Professionally, Morgan adapted the Random House N.Y. Times bestseller, Dinoverse, for the big screen and was a Head Writer for several of the GLAAD Media Awards and Trevor Project fundraisers. His various TV specs and pilots have placed in, or won, over 25 screenplay competitions (most notably his ½ hour pilot, Jackie & Marilyn accounting for 10 of those wins and his Modern Family spec was Grand Prize Winner of Script Pipeline out of 3,500 entries). His thesis film, Meet Joe Gay, toured the world in a dozen film festivals and was released on DVD. He published a novel, The Ten 10s, and just completed his first young adult novel, 240 Pencils. Morgan developed and wrote a pilot for the Grammy-nominated band, Milkshake and has also collaborated with the inimitable Chris Prouty, developing TV shows for kids and the duo did a rewrite for Nickelodeon’s, Ziptronik Megablast.
Morgan’s no stranger to the other side of the camera; after appearing on Judge Judy as a Defendant in a case centered around a Brady Bunch board game, he later went on to become one of five cast members in AMC’s docuseries, Gay Hollywood. He’s appeared at the Comedy Store and other chuckle-huts as a stand-up over the past two years.
He was a Dean and Director for 15 years at the New York Film Academy, teaching thousands of students including the kids of Steven Spielberg, Jamie Foxx, Warren Beatty & Annette Bening, Ed Catmull, Kevin Bacon and Kyra Sedgwick and Robert Downey Jr., to name (drop) a few.

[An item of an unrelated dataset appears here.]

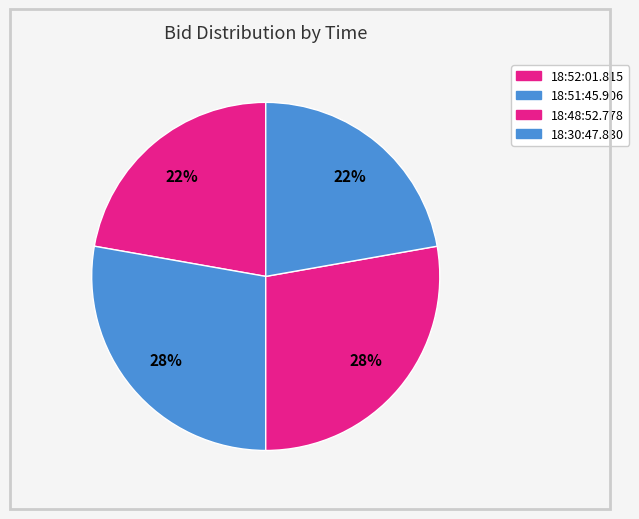

How much of the chart is everything except 18:51:45.906?

72.2%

Morgan has worked on projects with Oscar winners Dustin Lance Black (Milk, J. Edgar) and Chris Terrio (Argo, Batman V. Superman), as well as with Will Gluck (Annie, Easy A), and has been fortunate to be mentored by the likes of Darren Starr, Arleen Sorkin, Chris Lloyd, Lisa Kudrow, Amy Lippman and Neil Meron.
Trying to return that mentoring in kind, Morgan volunteers with the Young Storytellers Foundation who teaches storytelling to 10 year-olds in LAUSD schools. His ultimate goal is develop, write and produce for TV.